Another point is that even with improved operational efficiencies it's not as if Mercer's production is going to further expand much, if at all, unless it makes an acquisition. There's only so much demand for paper products that use this high grade of pulp; considering this, placing a forward P/E in excess of 20 on Mercer just doesn't seem prudent.
The wheels on the bus go round and round
As I've often stated before, not every company among this series represents an intriguing short-sale candidate so much as a company that may have reached its peak share price. That's the case with the high-yielding Student Transportation (NASDAQ:STB) which, as its name would imply, provides school bus transportation services and management services via a fleet of more than 11,000 vehicles.
On one hand, we're talking about a business that's on the border of being a basic necessity. Because Student Transportation negotiates contracts for its services it's able to defer revenue out if it hits a rough patch, such as the blustery winter weather that resulted in a number of school closures in January and February. This has a calming effect on investors and allows Student Transportation to pay a monstrous 7%-plus annual yield. And, might I add, it pays a stipend to shareholders once a month.
But a stock investment needs to be more than a dividend, and Student Transportation simply doesn't fit the bill.
Despite the company's ability to grow through acquisitions, its inability to generate strong enough cash flow has caused Student Transportation to turn to share offerings on a regular (and I mean regular!) basis. According to figures from Morningstar, Student Transportation's shares outstanding have ballooned from just 12 million in 2005 to roughly 98 million as of its most recent quarter. Student Transportation tries to make up for these offerings with its high dividend yield, but that is ultimately such a dilutive force that it's stymied any chance for the share price to head significantly higher. And, as icing on the cake, it has convertible bonds outstanding that can be turned into shares that would require the company to issue even more common stock.
The business itself isn't very intriguing, either, from an investors' fundamental viewpoint.
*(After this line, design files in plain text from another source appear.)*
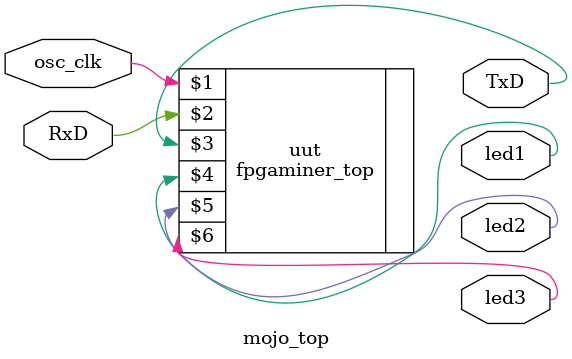
<source format=v>
module mojo_top(
/*
    input clk,
    input rst_n,
    input cclk,
    output[7:0]led,
    output spi_miso,
    input spi_ss,
    input spi_mosi,
    input spi_sck,
    output [3:0] spi_channel,
    input avr_tx,
    output avr_rx,
    input avr_rx_busy
*/
    input osc_clk,
    input RxD,
    output led1,
    output led2,
    output led3,
    output TxD
    );

// wire rst = ~rst_n;

//assign spi_miso = 1'bz;
//assign avr_rx = 1'bz;
//assign spi_channel = 4'bzzzz;
	 
// assign led = 8'b0;

//wire led1, led2, led3;

//assign led = { 5'b0, led3, led2, led1 };

fpgaminer_top #(.NUM_HASHERS(3),.LOOP(22),.SPEED_MHZ(50),.ICARUS(0),.KRAMBLE_TEST(1)) uut (osc_clk, RxD, TxD, led1, led2, led3);

endmodule
</source>
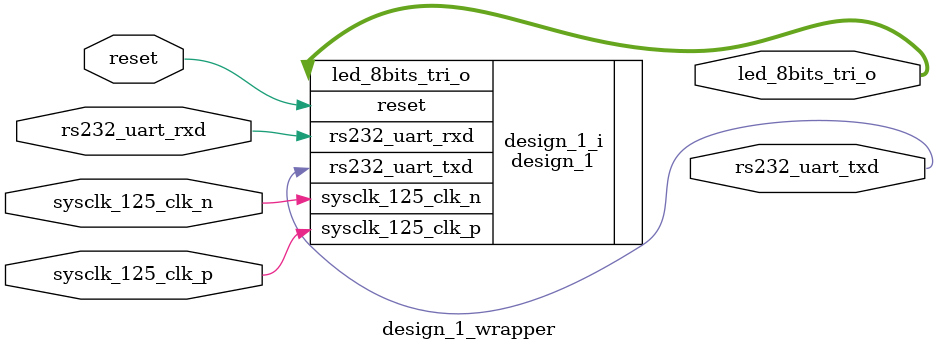
<source format=v>
`timescale 1 ps / 1 ps

module design_1_wrapper
   (led_8bits_tri_o,
    reset,
    rs232_uart_rxd,
    rs232_uart_txd,
    sysclk_125_clk_n,
    sysclk_125_clk_p);
  output [7:0]led_8bits_tri_o;
  input reset;
  input rs232_uart_rxd;
  output rs232_uart_txd;
  input sysclk_125_clk_n;
  input sysclk_125_clk_p;

  wire [7:0]led_8bits_tri_o;
  wire reset;
  wire rs232_uart_rxd;
  wire rs232_uart_txd;
  wire sysclk_125_clk_n;
  wire sysclk_125_clk_p;

  design_1 design_1_i
       (.led_8bits_tri_o(led_8bits_tri_o),
        .reset(reset),
        .rs232_uart_rxd(rs232_uart_rxd),
        .rs232_uart_txd(rs232_uart_txd),
        .sysclk_125_clk_n(sysclk_125_clk_n),
        .sysclk_125_clk_p(sysclk_125_clk_p));
endmodule

</source>
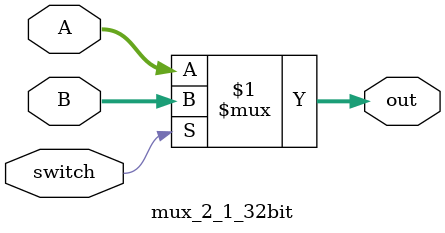
<source format=v>
`timescale 1ns / 1ps
module mux_2_1_32bit(
	input switch,
	input [31:0]A, 
	input [31:0]B,
	output [31:0]out
    );
assign out=switch?B:A;



endmodule

</source>
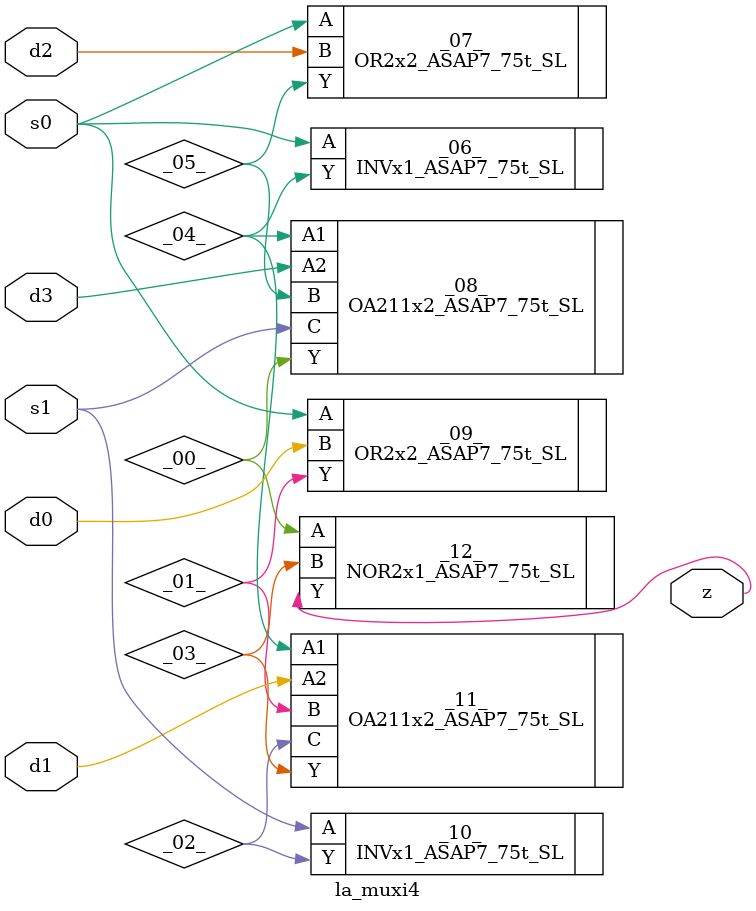
<source format=v>

/* Generated by Yosys 0.40 (git sha1 a1bb0255d, g++ 11.4.0-1ubuntu1~22.04 -fPIC -Os) */

module la_muxi4(d0, d1, d2, d3, s0, s1, z);
  wire _00_;
  wire _01_;
  wire _02_;
  wire _03_;
  wire _04_;
  wire _05_;
  input d0;
  wire d0;
  input d1;
  wire d1;
  input d2;
  wire d2;
  input d3;
  wire d3;
  input s0;
  wire s0;
  input s1;
  wire s1;
  output z;
  wire z;
  INVx1_ASAP7_75t_SL _06_ (
    .A(s0),
    .Y(_04_)
  );
  OR2x2_ASAP7_75t_SL _07_ (
    .A(s0),
    .B(d2),
    .Y(_05_)
  );
  OA211x2_ASAP7_75t_SL _08_ (
    .A1(_04_),
    .A2(d3),
    .B(_05_),
    .C(s1),
    .Y(_00_)
  );
  OR2x2_ASAP7_75t_SL _09_ (
    .A(s0),
    .B(d0),
    .Y(_01_)
  );
  INVx1_ASAP7_75t_SL _10_ (
    .A(s1),
    .Y(_02_)
  );
  OA211x2_ASAP7_75t_SL _11_ (
    .A1(_04_),
    .A2(d1),
    .B(_01_),
    .C(_02_),
    .Y(_03_)
  );
  NOR2x1_ASAP7_75t_SL _12_ (
    .A(_00_),
    .B(_03_),
    .Y(z)
  );
endmodule

</source>
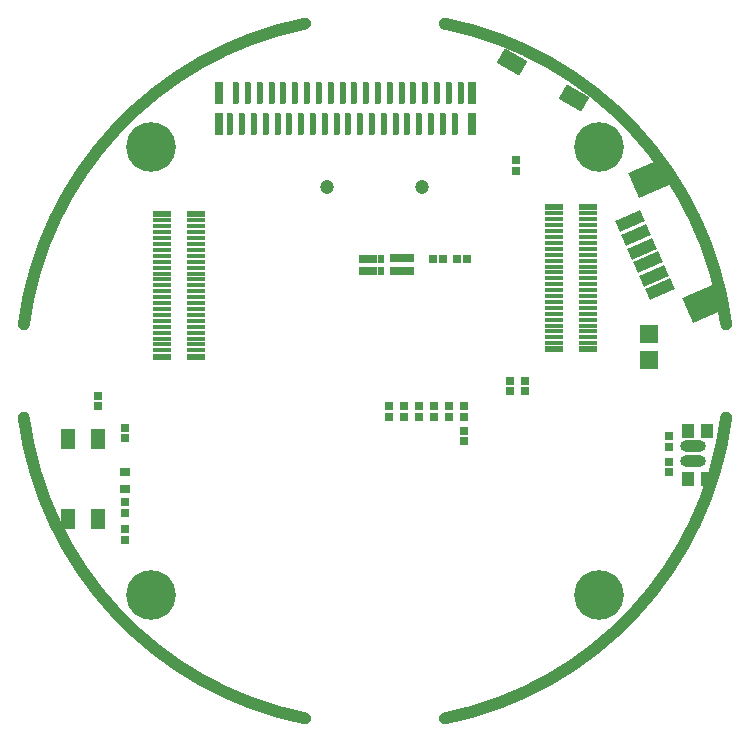
<source format=gts>
%FSLAX44Y44*%
%MOMM*%
G71*
G01*
G75*
G04 Layer_Color=8388736*
%ADD10R,0.6000X0.5000*%
%ADD11R,0.5000X0.6000*%
%ADD12R,0.7000X0.6000*%
%ADD13R,1.0000X1.6000*%
G04:AMPARAMS|DCode=14|XSize=3mm|YSize=2.1mm|CornerRadius=0mm|HoleSize=0mm|Usage=FLASHONLY|Rotation=203.500|XOffset=0mm|YOffset=0mm|HoleType=Round|Shape=Rectangle|*
%AMROTATEDRECTD14*
4,1,4,0.9569,1.5610,1.7943,-0.3648,-0.9569,-1.5610,-1.7943,0.3648,0.9569,1.5610,0.0*
%
%ADD14ROTATEDRECTD14*%

G04:AMPARAMS|DCode=15|XSize=2.1mm|YSize=0.8mm|CornerRadius=0mm|HoleSize=0mm|Usage=FLASHONLY|Rotation=203.500|XOffset=0mm|YOffset=0mm|HoleType=Round|Shape=Rectangle|*
%AMROTATEDRECTD15*
4,1,4,0.8034,0.7855,1.1224,0.0519,-0.8034,-0.7855,-1.1224,-0.0519,0.8034,0.7855,0.0*
%
%ADD15ROTATEDRECTD15*%

G04:AMPARAMS|DCode=16|XSize=2mm|YSize=1.2mm|CornerRadius=0mm|HoleSize=0mm|Usage=FLASHONLY|Rotation=150.000|XOffset=0mm|YOffset=0mm|HoleType=Round|Shape=Rectangle|*
%AMROTATEDRECTD16*
4,1,4,1.1660,0.0196,0.5660,-1.0196,-1.1660,-0.0196,-0.5660,1.0196,1.1660,0.0196,0.0*
%
%ADD16ROTATEDRECTD16*%

%ADD17R,1.3500X0.3000*%
%ADD18R,1.3500X0.2500*%
%ADD19R,0.5000X1.7000*%
G04:AMPARAMS|DCode=20|XSize=0.32mm|YSize=1.7mm|CornerRadius=0.08mm|HoleSize=0mm|Usage=FLASHONLY|Rotation=0.000|XOffset=0mm|YOffset=0mm|HoleType=Round|Shape=RoundedRectangle|*
%AMROUNDEDRECTD20*
21,1,0.3200,1.5400,0,0,0.0*
21,1,0.1600,1.7000,0,0,0.0*
1,1,0.1600,0.0800,-0.7700*
1,1,0.1600,-0.0800,-0.7700*
1,1,0.1600,-0.0800,0.7700*
1,1,0.1600,0.0800,0.7700*
%
%ADD20ROUNDEDRECTD20*%
%ADD21R,0.4064X0.5500*%
%ADD22R,0.3048X0.5500*%
%ADD23R,1.3970X1.3970*%
%ADD24R,0.8890X1.0160*%
%ADD25C,0.2540*%
%ADD26C,1.0000*%
%ADD27C,0.6000*%
%ADD28C,0.4000*%
%ADD29C,0.3000*%
%ADD30C,0.5000*%
G04:AMPARAMS|DCode=31|XSize=4mm|YSize=4mm|CornerRadius=2mm|HoleSize=0mm|Usage=FLASHONLY|Rotation=0.000|XOffset=0mm|YOffset=0mm|HoleType=Round|Shape=RoundedRectangle|*
%AMROUNDEDRECTD31*
21,1,4.0000,0.0000,0,0,0.0*
21,1,0.0000,4.0000,0,0,0.0*
1,1,4.0000,0.0000,0.0000*
1,1,4.0000,0.0000,0.0000*
1,1,4.0000,0.0000,0.0000*
1,1,4.0000,0.0000,0.0000*
%
%ADD31ROUNDEDRECTD31*%
%ADD32O,2.0000X0.7500*%
%ADD33C,1.0000*%
%ADD34C,0.5000*%
%ADD35R,0.8128X0.8128*%
%ADD36R,2.1000X0.8000*%
%ADD37R,3.0000X2.1000*%
%ADD38R,0.8000X2.1000*%
%ADD39R,2.1000X3.0000*%
%ADD40R,0.6096X2.0320*%
%ADD41O,0.6096X2.0320*%
%ADD42R,1.3970X1.3970*%
%ADD43R,1.6000X1.2000*%
%ADD44R,2.1500X6.3000*%
%ADD45R,1.2000X1.8000*%
%ADD46R,0.8128X1.0668*%
%ADD47R,0.7000X1.4000*%
%ADD48R,1.8000X2.8000*%
%ADD49R,1.5200X0.7600*%
%ADD50R,1.0668X0.8128*%
%ADD51R,0.8128X0.8128*%
%ADD52R,1.2000X2.2000*%
%ADD53R,1.6000X1.4000*%
%ADD54R,1.1000X1.4000*%
%ADD55R,0.7000X1.6000*%
G04:AMPARAMS|DCode=56|XSize=2mm|YSize=2mm|CornerRadius=0mm|HoleSize=0mm|Usage=FLASHONLY|Rotation=180.000|XOffset=0mm|YOffset=0mm|HoleType=Round|Shape=RoundedRectangle|*
%AMROUNDEDRECTD56*
21,1,2.0000,2.0000,0,0,180.0*
21,1,2.0000,2.0000,0,0,180.0*
1,1,0.0000,-1.0000,1.0000*
1,1,0.0000,1.0000,1.0000*
1,1,0.0000,1.0000,-1.0000*
1,1,0.0000,-1.0000,-1.0000*
%
%ADD56ROUNDEDRECTD56*%
%ADD57C,0.8000*%
%ADD58C,0.1250*%
%ADD59C,0.1200*%
%ADD60R,0.8032X0.7032*%
%ADD61R,0.7032X0.8032*%
%ADD62R,0.9032X0.8032*%
%ADD63R,1.2032X1.8032*%
G04:AMPARAMS|DCode=64|XSize=3.2032mm|YSize=2.3032mm|CornerRadius=0mm|HoleSize=0mm|Usage=FLASHONLY|Rotation=203.500|XOffset=0mm|YOffset=0mm|HoleType=Round|Shape=Rectangle|*
%AMROTATEDRECTD64*
4,1,4,1.0096,1.6947,1.9280,-0.4174,-1.0096,-1.6947,-1.9280,0.4174,1.0096,1.6947,0.0*
%
%ADD64ROTATEDRECTD64*%

G04:AMPARAMS|DCode=65|XSize=2.3032mm|YSize=1.0032mm|CornerRadius=0mm|HoleSize=0mm|Usage=FLASHONLY|Rotation=203.500|XOffset=0mm|YOffset=0mm|HoleType=Round|Shape=Rectangle|*
%AMROTATEDRECTD65*
4,1,4,0.8561,0.9192,1.2561,-0.0008,-0.8561,-0.9192,-1.2561,0.0008,0.8561,0.9192,0.0*
%
%ADD65ROTATEDRECTD65*%

G04:AMPARAMS|DCode=66|XSize=2.2032mm|YSize=1.4032mm|CornerRadius=0mm|HoleSize=0mm|Usage=FLASHONLY|Rotation=150.000|XOffset=0mm|YOffset=0mm|HoleType=Round|Shape=Rectangle|*
%AMROTATEDRECTD66*
4,1,4,1.3048,0.0568,0.6032,-1.1584,-1.3048,-0.0568,-0.6032,1.1584,1.3048,0.0568,0.0*
%
%ADD66ROTATEDRECTD66*%

%ADD67R,1.5532X0.5032*%
%ADD68R,1.5532X0.4532*%
%ADD69R,0.7032X1.9032*%
G04:AMPARAMS|DCode=70|XSize=0.5232mm|YSize=1.9032mm|CornerRadius=0.1816mm|HoleSize=0mm|Usage=FLASHONLY|Rotation=0.000|XOffset=0mm|YOffset=0mm|HoleType=Round|Shape=RoundedRectangle|*
%AMROUNDEDRECTD70*
21,1,0.5232,1.5400,0,0,0.0*
21,1,0.1600,1.9032,0,0,0.0*
1,1,0.3632,0.0800,-0.7700*
1,1,0.3632,-0.0800,-0.7700*
1,1,0.3632,-0.0800,0.7700*
1,1,0.3632,0.0800,0.7700*
%
%ADD70ROUNDEDRECTD70*%
%ADD71R,0.6096X0.7532*%
%ADD72R,0.5080X0.7532*%
%ADD73R,1.6002X1.6002*%
%ADD74R,1.0922X1.2192*%
G04:AMPARAMS|DCode=75|XSize=4.2032mm|YSize=4.2032mm|CornerRadius=2.1016mm|HoleSize=0mm|Usage=FLASHONLY|Rotation=0.000|XOffset=0mm|YOffset=0mm|HoleType=Round|Shape=RoundedRectangle|*
%AMROUNDEDRECTD75*
21,1,4.2032,0.0000,0,0,0.0*
21,1,0.0000,4.2032,0,0,0.0*
1,1,4.2032,0.0000,0.0000*
1,1,4.2032,0.0000,0.0000*
1,1,4.2032,0.0000,0.0000*
1,1,4.2032,0.0000,0.0000*
%
%ADD75ROUNDEDRECTD75*%
%ADD76O,2.2032X0.9532*%
%ADD77C,1.2032*%
D26*
X-59189Y294103D02*
G03*
X-297380Y39563I59189J-294103D01*
G01*
X297385Y39521D02*
G03*
X59128Y294116I-297385J-39521D01*
G01*
X-297380Y-39563D02*
G03*
X-59128Y-294116I297380J39563D01*
G01*
X59097Y-294122D02*
G03*
X297407Y-39355I-59097J294122D01*
G01*
D60*
X-234950Y-29790D02*
D03*
Y-20790D02*
D03*
X62230Y-29790D02*
D03*
Y-38790D02*
D03*
X11430Y-29790D02*
D03*
Y-38790D02*
D03*
X74930Y-29790D02*
D03*
Y-38790D02*
D03*
X24130D02*
D03*
Y-29790D02*
D03*
X36830D02*
D03*
Y-38790D02*
D03*
X74930Y-50503D02*
D03*
Y-59503D02*
D03*
X49530Y-29790D02*
D03*
Y-38790D02*
D03*
X-212090Y-47860D02*
D03*
Y-56860D02*
D03*
Y-120070D02*
D03*
Y-111070D02*
D03*
Y-133930D02*
D03*
Y-142930D02*
D03*
X114300Y-8200D02*
D03*
Y-17200D02*
D03*
X127000Y-8200D02*
D03*
Y-17200D02*
D03*
X119380Y169490D02*
D03*
Y178490D02*
D03*
X248920Y-85780D02*
D03*
Y-76780D02*
D03*
Y-55003D02*
D03*
Y-64003D02*
D03*
D61*
X78160Y95266D02*
D03*
X69160D02*
D03*
X57840Y95250D02*
D03*
X48840D02*
D03*
D62*
X-212090Y-85521D02*
D03*
Y-99721D02*
D03*
D63*
X-234950Y-125440D02*
D03*
X-260350D02*
D03*
X-260350Y-57440D02*
D03*
X-234950D02*
D03*
D64*
X233777Y163235D02*
D03*
X279792Y57406D02*
D03*
D65*
X215815Y126801D02*
D03*
X220799Y115338D02*
D03*
X235912Y80581D02*
D03*
X240896Y69118D02*
D03*
X230848Y92228D02*
D03*
X225863Y103691D02*
D03*
D66*
X168221Y231380D02*
D03*
X116259Y261380D02*
D03*
D67*
X151250Y138750D02*
D03*
X180750D02*
D03*
X151250Y18250D02*
D03*
X180750D02*
D03*
X-180750Y132750D02*
D03*
X-151250D02*
D03*
X-180750Y12250D02*
D03*
X-151250D02*
D03*
D68*
X151250Y133500D02*
D03*
X180750D02*
D03*
X151250Y128500D02*
D03*
X180750D02*
D03*
X151250Y123500D02*
D03*
X180750D02*
D03*
X151250Y118500D02*
D03*
X180750D02*
D03*
X151250Y113500D02*
D03*
X180750D02*
D03*
X151250Y108500D02*
D03*
X180750D02*
D03*
X151250Y103500D02*
D03*
X180750D02*
D03*
X151250Y98500D02*
D03*
X180750D02*
D03*
X151250Y93500D02*
D03*
X180750D02*
D03*
X151250Y88500D02*
D03*
X180750D02*
D03*
X151250Y83500D02*
D03*
X180750D02*
D03*
X151250Y78500D02*
D03*
X180750D02*
D03*
X151250Y73500D02*
D03*
X180750D02*
D03*
X151250Y68500D02*
D03*
X180750D02*
D03*
X151250Y63500D02*
D03*
X180750D02*
D03*
X151250Y58500D02*
D03*
X180750D02*
D03*
X151250Y53500D02*
D03*
X180750D02*
D03*
X151250Y48500D02*
D03*
X180750D02*
D03*
X151250Y43500D02*
D03*
X180750D02*
D03*
X151250Y38500D02*
D03*
X180750D02*
D03*
X151250Y33500D02*
D03*
X180750D02*
D03*
X151250Y28500D02*
D03*
X180750D02*
D03*
X151250Y23500D02*
D03*
X180750D02*
D03*
X-180750Y127500D02*
D03*
X-151250D02*
D03*
X-180750Y122500D02*
D03*
X-151250D02*
D03*
X-180750Y117500D02*
D03*
X-151250D02*
D03*
X-180750Y112500D02*
D03*
X-151250D02*
D03*
X-180750Y107500D02*
D03*
X-151250D02*
D03*
X-180750Y102500D02*
D03*
X-151250D02*
D03*
X-180750Y97500D02*
D03*
X-151250D02*
D03*
X-180750Y92500D02*
D03*
X-151250D02*
D03*
X-180750Y87500D02*
D03*
X-151250D02*
D03*
X-180750Y82500D02*
D03*
X-151250D02*
D03*
X-180750Y77500D02*
D03*
X-151250D02*
D03*
X-180750Y72500D02*
D03*
X-151250D02*
D03*
X-180750Y67500D02*
D03*
X-151250D02*
D03*
X-180750Y62500D02*
D03*
X-151250D02*
D03*
X-180750Y57500D02*
D03*
X-151250D02*
D03*
X-180750Y52500D02*
D03*
X-151250D02*
D03*
X-180750Y47500D02*
D03*
X-151250D02*
D03*
X-180750Y42500D02*
D03*
X-151250D02*
D03*
X-180750Y37500D02*
D03*
X-151250D02*
D03*
X-180750Y32500D02*
D03*
X-151250D02*
D03*
X-180750Y27500D02*
D03*
X-151250D02*
D03*
X-180750Y22500D02*
D03*
X-151250D02*
D03*
X-180750Y17500D02*
D03*
X-151250D02*
D03*
D69*
X82000Y235000D02*
D03*
Y209000D02*
D03*
X-132000D02*
D03*
Y235000D02*
D03*
D70*
X17500Y209000D02*
D03*
X27500D02*
D03*
X37500D02*
D03*
X22500Y235000D02*
D03*
X32500D02*
D03*
X42500D02*
D03*
X72500D02*
D03*
X62500D02*
D03*
X52500D02*
D03*
X67500Y209000D02*
D03*
X57500D02*
D03*
X47500D02*
D03*
X-42500D02*
D03*
X-32500D02*
D03*
X-22500D02*
D03*
X-12500D02*
D03*
X-2500D02*
D03*
X7500D02*
D03*
X-37500Y235000D02*
D03*
X-27500D02*
D03*
X-17500D02*
D03*
X-7500D02*
D03*
X2500D02*
D03*
X12500D02*
D03*
X-47500D02*
D03*
X-57500D02*
D03*
X-67500D02*
D03*
X-77500D02*
D03*
X-87500D02*
D03*
X-97500D02*
D03*
X-107500D02*
D03*
X-117500D02*
D03*
X-52500Y209000D02*
D03*
X-62500D02*
D03*
X-72500D02*
D03*
X-82500D02*
D03*
X-92500D02*
D03*
X-102500D02*
D03*
X-112500D02*
D03*
X-122500D02*
D03*
D71*
X30861Y84920D02*
D03*
X14859D02*
D03*
Y95420D02*
D03*
X30861D02*
D03*
X4867Y84622D02*
D03*
X-11135D02*
D03*
Y95122D02*
D03*
X4867D02*
D03*
D72*
X25359Y84920D02*
D03*
X20361D02*
D03*
Y95420D02*
D03*
X25359D02*
D03*
X-635Y84622D02*
D03*
X-5634D02*
D03*
Y95122D02*
D03*
X-635D02*
D03*
D73*
X232007Y9525D02*
D03*
Y31115D02*
D03*
D74*
X265049Y-50800D02*
D03*
X281051D02*
D03*
X265049Y-91440D02*
D03*
X281051D02*
D03*
D75*
X-190000Y-190000D02*
D03*
X190000D02*
D03*
Y190000D02*
D03*
X-190000D02*
D03*
D76*
X269240Y-63617D02*
D03*
Y-76223D02*
D03*
D77*
X39653Y155927D02*
D03*
X-40233Y155890D02*
D03*
M02*

</source>
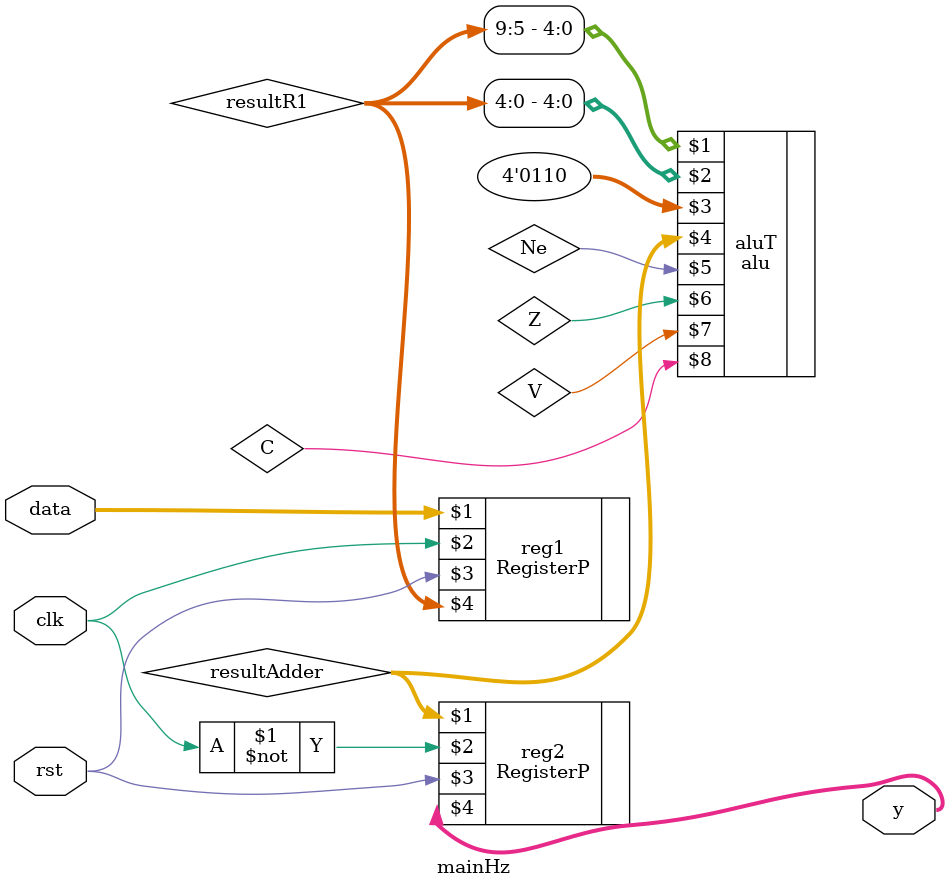
<source format=sv>
module mainHz(input clk, rst, input [9:0] data, output [9:0] y);

	logic [9:0] resultR1, resultAdder;

	RegisterP reg1(data, clk, rst, resultR1);
	
	alu #(10) aluT(resultR1[9:5], resultR1[4:0], 4'b0110, resultAdder, Ne, Z, V, C);

	RegisterP reg2(resultAdder, ~clk, rst, y);

endmodule 
</source>
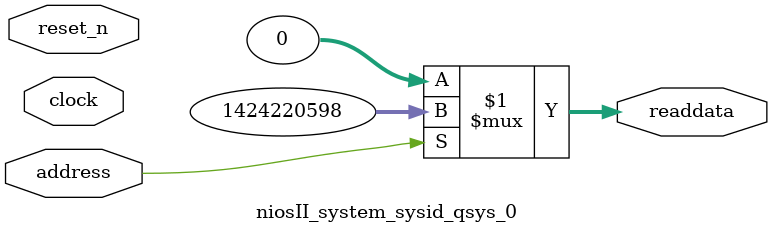
<source format=v>

`timescale 1ns / 1ps
// synthesis translate_on

// turn off superfluous verilog processor warnings 
// altera message_level Level1 
// altera message_off 10034 10035 10036 10037 10230 10240 10030 

module niosII_system_sysid_qsys_0 (
               // inputs:
                address,
                clock,
                reset_n,

               // outputs:
                readdata
             )
;

  output  [ 31: 0] readdata;
  input            address;
  input            clock;
  input            reset_n;

  wire    [ 31: 0] readdata;
  //control_slave, which is an e_avalon_slave
  assign readdata = address ? 1424220598 : 0;

endmodule




</source>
Despite offering basic-needs allure, Student Transportation's costs have steadily risen while its gross margin has dipped annually since 2010. On the plus side, the company remains profitable, but only marginally at best with a triple-digit forward P/E forecast in 2015. Finally, book value has also steadily declined, which speaks to the idea that the current management team has lost its focus.
I would suggest not being lured in by this delectable dividend and letting this bus pass you by without hopping aboard.